## What to do
[1] In the passage on the Eucharist, on what night did Jesus institute the Eucharist?
[2] From the passage on the Eucharist, extract the text from "Now eucharistic devotion" up to and including "concerned and involved.".
[3] Write the next part of the passage on the Eucharist, starting right after its last sentence.

Now eucharistic devotion has become extremely ritualized, especially in the Catholic tradition.  When the Eucharist ceases to relate to integral human liberation, it ceases to be connected with Christ’s life sacrifice and it becomes a ritual without life (Balasuriya 38).  The Eucharist will not be liberated to be true to its mission so long as the churches are captive within the world’s power establishments.  Today there is a tendency to return to the importance of the active participation of all concerned and involved.  

 

III.             History

Jesus instituted the Eucharist on the night of the Jewish pasch.  It was the national feast, a celebration of their independence and liberation from slavery in Egypt (Balasuriya 10).  The liberation of the Jews from Egypt prefigures the subsequent liberation of the whole humankind in Christ.  The Eucharist which Christians participate in today goes back to this central event in the Old Testament, which was the pledge of God’s concern for his chosen people.  The institution of the Eucharist is thus closely related to the struggle of the Jewish people for their liberation (Balasuriya 12).  Jesus wanted to leave his people a sign, or symbol, of his life work and a way of being present with them as they live their lives as Jesus did.  The cause of human liberation is the essential meaning of the Eucharist (Balasuriya 16). 

The Eucharist had an important place in the life of the early Christians who had personal knowledge of Jesus.  It had a close relation to their personal and social lives, and it was an informal event.  The understanding of the Eucharist has not always been the same throughout the centuries, however.  It has different meanings in different lands and among conflicting social classes.  Its meaning has been altered by social pressures (Balasuriya 2).  Christians have even divided themselves into different sects based on their views concerning the Eucharist.  This topic will be addressed further in the next section.

## Data shown

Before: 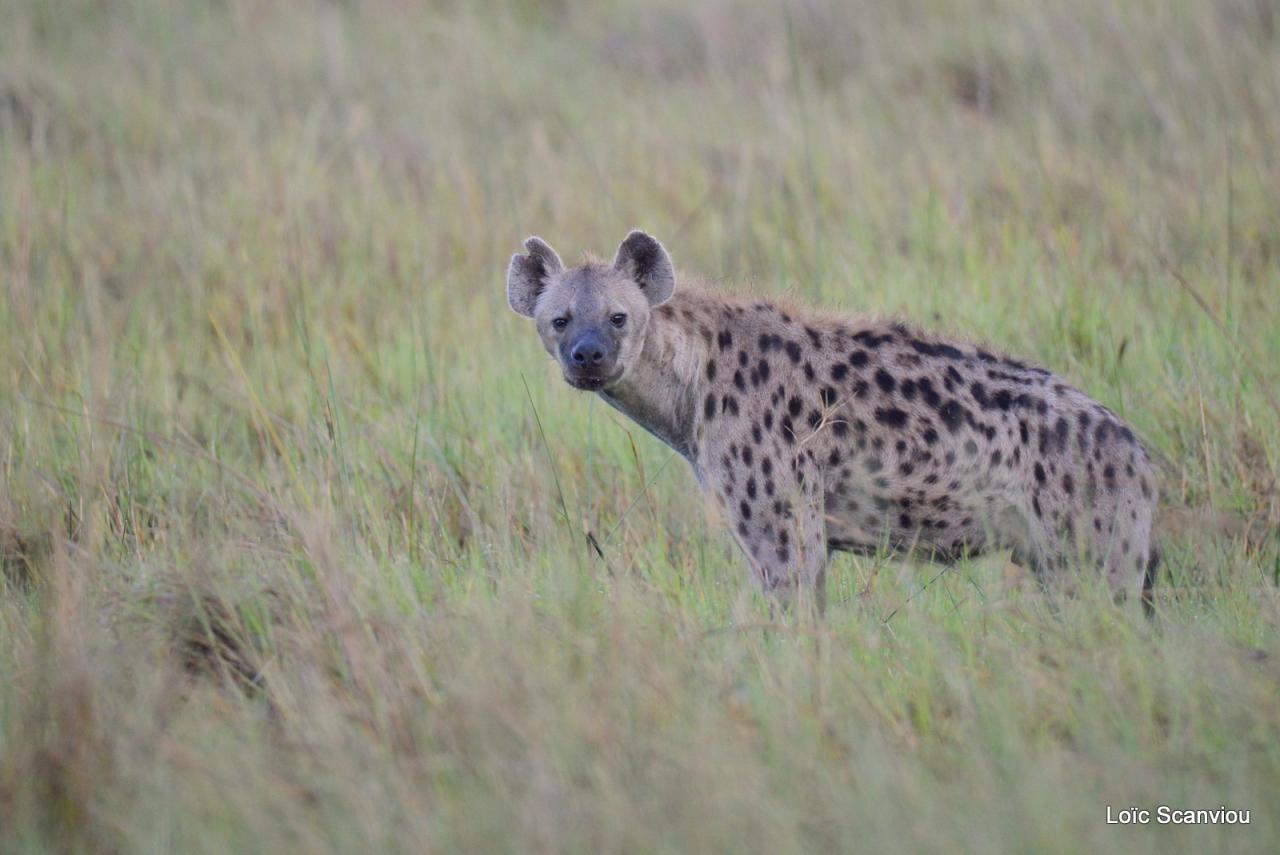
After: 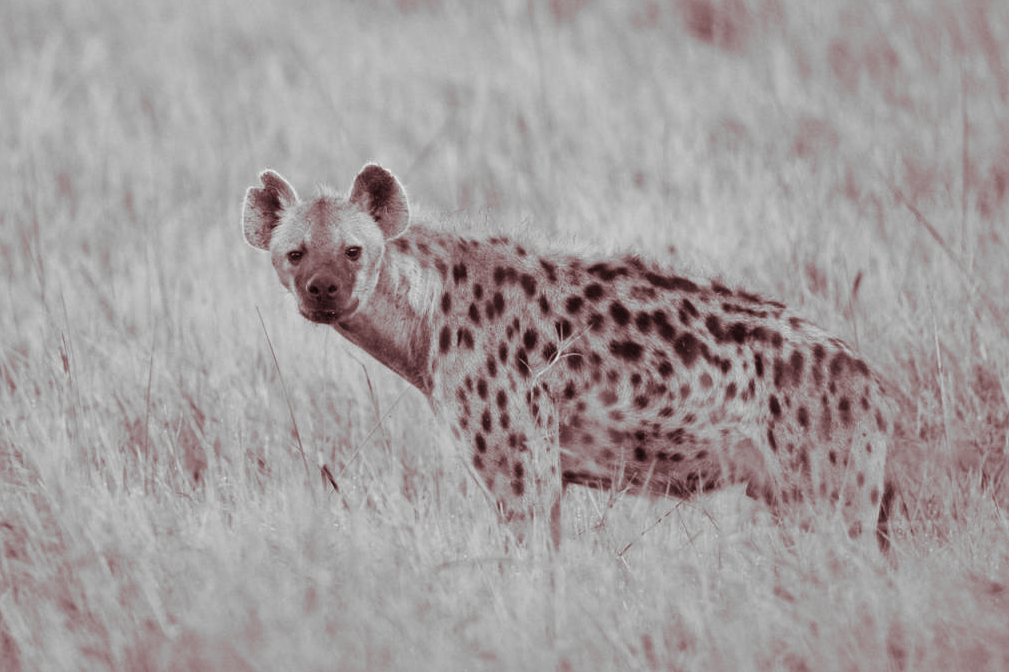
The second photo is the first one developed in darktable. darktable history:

## Answer set
[1] On the night of the Jewish pasch.

[2]
Now eucharistic devotion has become extremely ritualized, especially in the Catholic tradition.  When the Eucharist ceases to relate to integral human liberation, it ceases to be connected with Christ’s life sacrifice and it becomes a ritual without life (Balasuriya 38).  The Eucharist will not be liberated to be true to its mission so long as the churches are captive within the world’s power establishments.  Today there is a tendency to return to the importance of the active participation of all concerned and involved.

[3]
The history of the Eucharist has gone through three distinct stages.  The first occurred in the time of the Old Testament as a “type”.  It then became an event with the arrival of the Messiah.  Finally, in today’s age of the Church, the Eucharist is present as a sacrament (Seghers 1).  In the time of the Old Testament, the great event of the Lord’s Supper was anticipated through types.  Examples of these types are Isaac and Melchizedech who both resemble Christ through their actions of representing the lamb as sacrifice and offering bread and wine, respectively.  The primary figure of the Eucharist is the Passover.  In Jesus’ time he instituted a new Passover, the Eucharist.  The Gospels of Matthew, Mark, and Luke portray this transformation of the old Passover to the new.  They also introduce the idea that Jesus’ death and resurrection are the events that institute the Eucharist.  Today, the Eucharist is present to us sacramentally.  This liturgy of the Eucharist renews the historical events of the death and resurrection and keeps them from being forgotten even though they will never again be repeated (Seghers 4).

 

V.                 Representative Examples of Argumentation

The Roman Catholic claim that Christ is truly present in the Host of the Eucharist has received much criticism.  Although most Christian traditions teach that Jesus is present in the Eucharist in some special way, they disagree about the form of His presence (O’Neill 87).  This poses an interesting debate since all Christians derive their beliefs from the same Bible scripture. It is difficult for the various Christian traditions to defend their specific beliefs against other similar ones since interpretation of God’s word is such a crucial aspect in doing so.  

    

VI.              Suggested Position in Comparative Scales

a.       Relative emphasis on traditional authority vs. testimony of experience (1)

There is much more emphasis on traditional authority with the Eucharist.  People participate in it because of the Biblical assertions through the words of Christ, not because other people said it would lead to everlasting life.

b.      Relative centralization of authority vs. decentralization  (3)

Within the individual religious sects that celebrate the sacrament of the Eucharist, there is a centralization of authority.  For example, within the Roman Catholic Church

c.       Relative emphasis on invisible realities vs. material, earthly ones  (1)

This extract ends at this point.